Over 800 more fatalities in Italy in the past 24 hours. Is the virus mutating? Why the younger people? Why more men than women? Yes, the Italians smoke more than we do, but typically (except for the UK) most Europeans are heavy smokers.
JP Morgan said on Wednesday, March 18th: “...we are slashing our forecast for real annualized GDP growth in Q1 to -4.0%, followed by an even weaker -14.0% in Q2… growth partly recovering to 8.0% in Q3 followed by 4.0% growth in Q4."
When the dust settles, citizens should also ask themselves: how will consumers behavior change—it will change—and who will benefit? Will consumers be strong enough to resume life from where they were before the crisis? And, how long will it take to repair the damage, or find a new normal?
The most important thing we can do in this situation is to preserve capital. You need to live—so you can fight another day.
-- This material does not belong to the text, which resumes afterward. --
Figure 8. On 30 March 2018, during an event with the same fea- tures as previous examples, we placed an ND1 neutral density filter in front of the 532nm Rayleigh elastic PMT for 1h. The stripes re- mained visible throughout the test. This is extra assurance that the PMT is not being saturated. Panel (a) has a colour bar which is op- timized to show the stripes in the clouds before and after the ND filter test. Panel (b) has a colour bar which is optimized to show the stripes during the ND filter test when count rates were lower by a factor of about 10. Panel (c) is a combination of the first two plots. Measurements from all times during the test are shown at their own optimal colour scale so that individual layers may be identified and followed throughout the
(“Political Rant”-The US is led by a man who has not got a clue and has denied the existence of a dangerous epidemic since informed about it in early January. If he does not step aside, soon, and quite wasting our time with his “poverty of linguistics”, and let Dr. Fauci/Dr. Groirer/Dr. BIrx et al answer the press conference questions, the situation in the US will get out of control totally. Fine if that is what Americans want but just watch China become the leading economy in the World as quick as Covid-19 infects people.)
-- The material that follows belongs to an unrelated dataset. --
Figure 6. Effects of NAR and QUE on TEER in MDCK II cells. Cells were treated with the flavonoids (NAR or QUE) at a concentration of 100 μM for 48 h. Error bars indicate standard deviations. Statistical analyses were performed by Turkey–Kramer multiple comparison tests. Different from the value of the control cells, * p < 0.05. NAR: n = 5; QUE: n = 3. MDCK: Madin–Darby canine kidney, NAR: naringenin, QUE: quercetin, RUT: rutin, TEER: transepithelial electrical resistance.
America for several years has become a fundamentally unserious country. This is the luxury afforded us by peace, affluence and high levels of consumer technology. We didn’t have to think about the things that once focused our minds—nuclear war, oil shortages, high unemployment, skyrocketing interest rates. Terrorism has receded back to being a kind of notional threat for which we dispatch volunteers in our military to the far corners of the desert as the advance guard of the homeland. We even elevated a reality TV star to the presidency as a populist attack on the bureaucracy and expertise that makes most of the government function on a day to day basis.
The COVID-19 crisis could change this in two ways. First, it has already forced people back to accepting that expertise matters. It was easy to sneer at experts until a pandemic arrived, and then people wanted to hear from medical professionals like Anthony Fauci. Second, it may—one might hope—return Americans to a new seriousness, or at least move them back toward the idea that government is a matter for serious people. The colossal failure of the Trump administration both to keep Americans healthy and to slow the pandemic-driven implosion of the economy might shock the public enough back to insisting on something from government other than emotional satisfaction.
The coronavirus pandemic, one hopes, will jolt Americans into a realization that the institutions and values Donald Trump has spent his presidency assailing are essential to the functioning of a democracy—and to its ability to grapple effectively with a national crisis. A recognition that government institutions—including those entrusted with protecting our health, preserving our liberties and overseeing our national security—need to be staffed with experts (not political loyalists), that decisions need to be made through a reasoned policy process and predicated on evidence-based science and historical and geopolitical knowledge (not on Trump-ian “alternative facts,” political expediency or what Thomas Pynchon called, in Gravity’s Rainbow, “a chaos of peeves, whims, hallucinations and all-round assholery”). Instead of Trump’s “America First” foreign policy, we need to return to multilateral diplomacy, and to the understanding that co-operation with allies—and adversaries, too—is especially necessary when it comes to dealing with global problems like climate change and viral pandemics.
End of so-called Political Rant (for some) and Useful Information (for some). Let’s see how this looks a year from now. I am an optimist and realist. This is not a “rant” but a call to look seriously at a “Game Changer” as to how we function as a society going forward. Time to get back to work.
Best,
DWD
PS-Read the CDC guidelines before you start commenting about the use of masks, the type of masks, how to clean the masks, when to wear the masks...I grant that we all have differences of opinion, but when it comes to the actual FACTS about masks, Personal Protective Equipment (PPE), and sanitizers/hand washing/social distancing...read the CDC and/or your own State Board of Health/Board of Medical Licensure guidelines. This is a very fluid situation and the mitigation maneuvers/guidelines are updated on at least a daily basis. I didn't start this thread, and I have my own opinions. I also use and know many of the guidelines as to how to screen/evaluate/triage/treat COVID-19.